* GIVEN DATA:
----
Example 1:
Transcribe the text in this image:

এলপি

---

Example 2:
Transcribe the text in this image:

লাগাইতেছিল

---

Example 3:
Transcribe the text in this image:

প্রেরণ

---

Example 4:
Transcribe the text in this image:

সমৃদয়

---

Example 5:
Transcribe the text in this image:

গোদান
----
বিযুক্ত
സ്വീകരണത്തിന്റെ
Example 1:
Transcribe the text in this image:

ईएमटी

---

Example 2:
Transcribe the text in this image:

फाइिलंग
----
* PROBLEM DETAILS: All lines containing "Example" in the material above should appear in your reply, copied exactly.

* RESPONSE BELOW:
Example 1:
Example 2:
Example 3:
Example 4:
Example 5:
Example 1:
Example 2:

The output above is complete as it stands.